A ce moment-là, il s'est passé l'une des choses les plus étranges de ma vie. Je ne sais pas si c'est parce que j'avais essayé d'enfouir mes sentiments pendant des mois, si c'était parce que j'étais saoul et apeurée, si c'était parce que j'étais terrifiée par le fait d'être rassurée par la présence de quelqu'un d'autre, mais je me suis mise à rire à gorge déployée pendant ce qui m'a semblé être des heures. Et je peux vous dire que Sirius n'a pas compris ce qu'il s'est passé. Moi non plus, à sa décharge, je ne comprenais rien.
Et puis, alors qu'il s'était approché de moi, un sourire curieux sur le visage, quelque chose a changé au fond de moi. La pression avait enfin lâché.
-Ca va ? Y a quoi de drôle ? M'a-t-il demandé en riant à moitié.
Et c'est là que je me suis mise à pleurer. Franchement, ne cherchez pas à comprendre j'ai arrêté il y a longtemps, moi. Remarquez, Sirius aussi a fait des choses que je ne comprenais pas. Genre me prendre dans ses bras. Je pense que c'est l'alcool qui était responsable de ce changement drastique de comportement, mais quand même.
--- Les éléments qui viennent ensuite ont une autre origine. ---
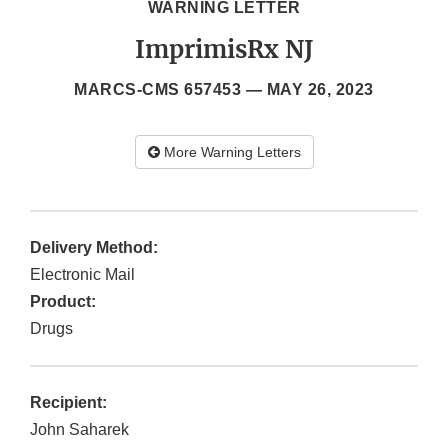
WARNING LETTER
ImprimisRx NJ
MARCS-CMS 657453 —
MAY 26, 2023
More Warning Letters
Delivery Method:
Electronic Mail
Product:
Drugs
Recipient:
John Saharek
-J'étais perdue, marmonnais-je une dizaine de fois, avant que mes sanglots ne m'empêchent de continuer.
-Je savais que t'allais pas bien. T'es têtue, hein ?
Je n'ai rien répondu, incapable, de toute façon, de prononcer le moindre mot. J'étais secouée par les sanglots, je ne pouvais rien faire de mes mains, puisqu'elles étaient prises par les bouteilles, et prise au piège d'un confort qui me brisait le cœur. Il était là, et sa présence me tenait chaud et personne ne m'avait jamais vue dans un état pareil. J'avais honte, mais je lui étais étrangement reconnaissante. On est restés là, comme ça, sans rien dire pendant un moment. Et j'ai commencé à me calmer, mes larmes froides séchant contre mes joues, mes bras entourés autour de lui, mes deux satanées bouteilles de rhum toujours dans les mains. On devait avoir l'air terriblement ridicules. Surtout moi, en fait.
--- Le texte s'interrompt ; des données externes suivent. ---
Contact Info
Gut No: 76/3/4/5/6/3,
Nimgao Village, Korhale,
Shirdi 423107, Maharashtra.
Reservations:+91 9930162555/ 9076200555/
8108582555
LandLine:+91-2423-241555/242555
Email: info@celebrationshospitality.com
-Tu sais, lui lui dis-je entre deux hoquets douloureux, j'crois que t'es le mec le plus chiant et le plus gentil de la planète.
-Les deux en même temps ?
J'ai hoché la tête contre son épaule, sentant son rire secouer son corps.
-J'ai toujours su que c'était mon plus grand talent. Tu vas mieux ?
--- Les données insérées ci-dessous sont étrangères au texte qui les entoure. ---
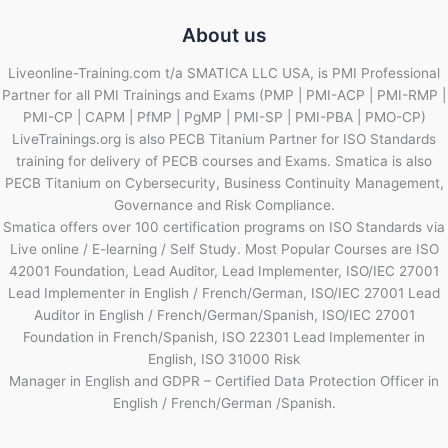
About us
Liveonline-Training.com t/a SMATICA LLC USA, is PMI Professional
Partner for all PMI Trainings and Exams (PMP | PMI-ACP | PMI-RMP |
PMI-CP | CAPM | PfMP | PgMP | PMI-SP | PMI-PBA | PMO-CP)
LiveTrainings.org is also PECB Titanium Partner for ISO Standards
training for delivery of PECB courses and Exams. Smatica is also
PECB Titanium on Cybersecurity, Business Continuity Management,
Governance and Risk Compliance.
Smatica offers over 100 certification programs on ISO Standards via
Live online / E-learning / Self Study. Most Popular Courses are ISO
42001 Foundation, Lead Auditor, Lead Implementer, ISO/IEC 27001
Lead Implementer in English / French/German, ISO/IEC 27001 Lead
Auditor in English / French/German/Spanish, ISO/IEC 27001
Foundation in French/Spanish, ISO 22301 Lead Implementer in
English, ISO 31000 Risk
Manager in English and GDPR – Certified Data Protection Officer in
English / French/German /Spanish.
J'ai hoché de nouveau la tête, m'éloignant de lui. Il a ri en voyant les bouteilles dans mes mains, et j'ai moi-même souri, alors qu'il me fixait attentivement. Il a tendu les mains vers moi, ses yeux ne quittant pas les miens, pour me prendre les bouteilles, me permettant d'essuyer mes larmes d'un revers de la main. Il a continué de me regarder, ses yeux reflétant les flammes des torches sur les murs, et quand j'ai baissé les yeux, prête à le contourner pour avancer, il a posé un baiser sur mon front, une étrange vague de chaleur se répandant dans tout mon corps. Le contraste entre le froid d'une solitude prolongée et cette chaleur soudaine me pris au dépourvu, et je m'apprêtais à faire une bêtise quand on a entendu Potter et McKinnon, qui devaient s'inquiéter, nous appeler, non loin de là.